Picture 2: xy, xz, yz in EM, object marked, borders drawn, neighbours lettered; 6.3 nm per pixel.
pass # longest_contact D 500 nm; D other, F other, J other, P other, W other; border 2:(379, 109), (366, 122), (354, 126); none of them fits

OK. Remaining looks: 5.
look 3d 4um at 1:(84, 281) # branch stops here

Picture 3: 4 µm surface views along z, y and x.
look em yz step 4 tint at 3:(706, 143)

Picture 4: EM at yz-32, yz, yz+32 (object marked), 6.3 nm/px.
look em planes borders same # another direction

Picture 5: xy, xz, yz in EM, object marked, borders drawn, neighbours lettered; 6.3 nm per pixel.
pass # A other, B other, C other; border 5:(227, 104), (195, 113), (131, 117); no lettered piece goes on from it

▶ [Your goal]:
Restate the tail of the listing word for word, beginning at the line containing "Picture 4: EM".

▶ [Response to this exercise]:
Picture 4: EM at yz-32, yz, yz+32 (object marked), 6.3 nm/px.
look em planes borders same # another direction

Picture 5: xy, xz, yz in EM, object marked, borders drawn, neighbours lettered; 6.3 nm per pixel.
pass # A other, B other, C other; border 5:(227, 104), (195, 113), (131, 117); no lettered piece goes on from it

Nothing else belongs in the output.